LONDON – As revealed by RoutesOnline, Alaska Airlines has outlined the start of its Boeing 737 MAX 9 network operations, scheduled to begin in July 2019.
It is understood that the flights will operate under a two-class configuration, offering 12 seats in First Class and 162 seats in Economy.
The carrier converted 15 of its 737 MAX 8s it had on order to the larger MAX 9 variant back in May 2018, bringing the total commitment to 32.
Deliveries are to commence this year through to 2023, according to Boeing and Alaska Airlines.
As noted through RoutesOnline, July 15 seems to be the date of operations, although this will be subject to any changes or delays.
The Seattle-Los Angeles will be the first of two routes to operate that day, with the flight going daily for one month under the AS310/465 rotations then going two
Seattle-San Jose will be the second route, operating once daily under the AS344/319 rotations also.

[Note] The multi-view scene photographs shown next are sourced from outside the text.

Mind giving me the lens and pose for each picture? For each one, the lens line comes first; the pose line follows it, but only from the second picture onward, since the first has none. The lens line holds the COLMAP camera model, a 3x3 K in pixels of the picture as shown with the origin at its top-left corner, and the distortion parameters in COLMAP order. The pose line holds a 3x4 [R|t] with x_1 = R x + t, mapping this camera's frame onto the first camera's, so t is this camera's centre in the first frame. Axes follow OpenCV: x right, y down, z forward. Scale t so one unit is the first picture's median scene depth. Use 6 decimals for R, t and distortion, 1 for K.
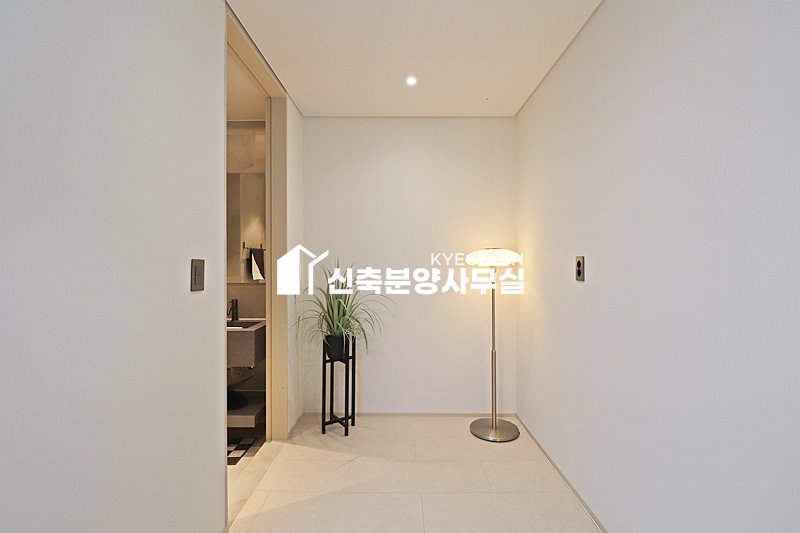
lens RADIAL K [[371.3, 0, 401.9], [0, 371.3, 263.2], [0, 0, 1]] dist [0.001481, -0.014173]
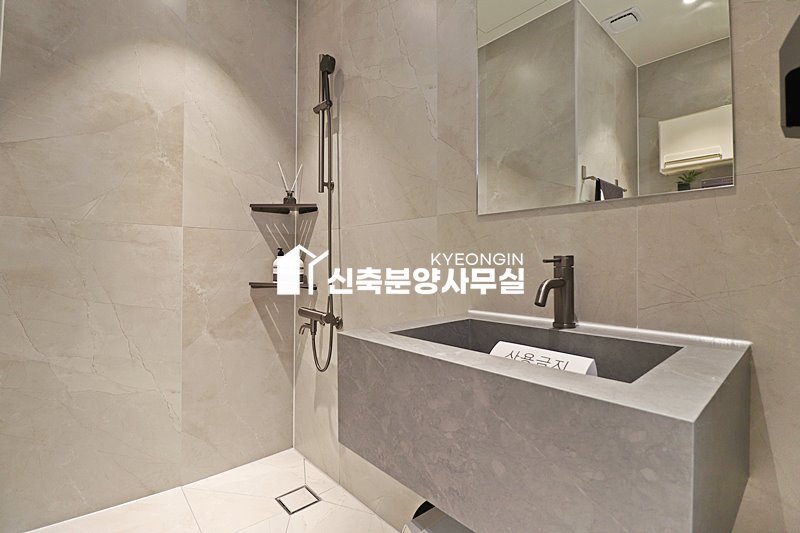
lens RADIAL K [[371.3, 0, 401.9], [0, 371.3, 263.2], [0, 0, 1]] dist [0.001481, -0.014173]
pose [[0.667465, -0.001300, -0.744640, -0.221065], [-0.000403, 0.999998, -0.002106, 0.072900], [0.744641, 0.001706, 0.667463, 0.493489]]
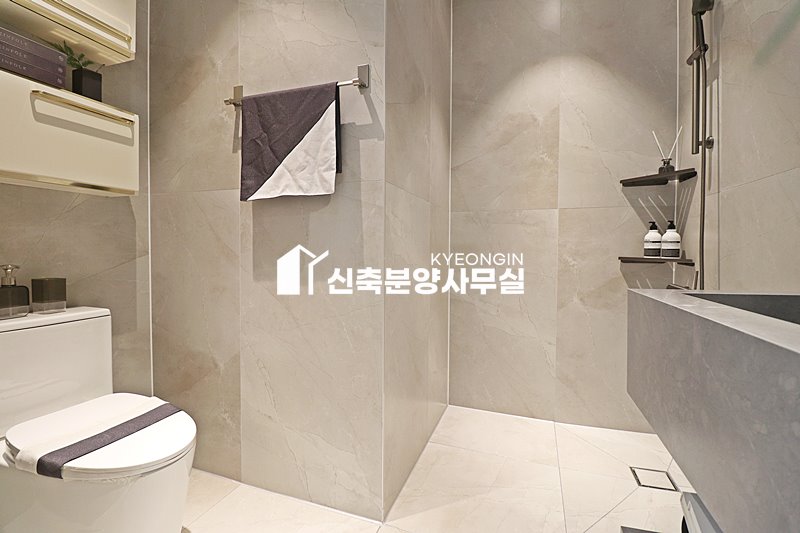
lens RADIAL K [[371.3, 0, 401.9], [0, 371.3, 263.2], [0, 0, 1]] dist [0.001481, -0.014173]
pose [[-0.316074, 0.030341, -0.948249, -0.150115], [0.001346, 0.999502, 0.031533, 0.089099], [0.948734, 0.008690, -0.315957, 0.548280]]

A month later, on August 15 will see Seattle-San Diego under the AS482/539 flight numbers, launching on a once daily basis also.
For now, it seems like the MAX 9s will stay relatively close to Seattle on the West Coast and it will eventually branch out into central areas of the U.S. and beyond as time goes on.
Ultimately, this will be the beginning of fleet renewal on some of the older 737s that are in the fleet.
For example, the 14 737-700s in its fleet has an average age of 18.7 years, with the 61 -800s having 10.9 years on average.
Although the carrier has an average fleet age of 7.5 years collectively, as of February 2018, replacing some of the older aircraft for newer will definitely see that number reduce down a little further.
Even then, 7.5 years average fleet age for an airline with 330 aircraft is still a significant feat for most of the American carriers.
That being said, whichever other destinations will be launched with the MAX 9 remains unclear, but it seems that Alaska has started thinking more about the operations closer to delivery day.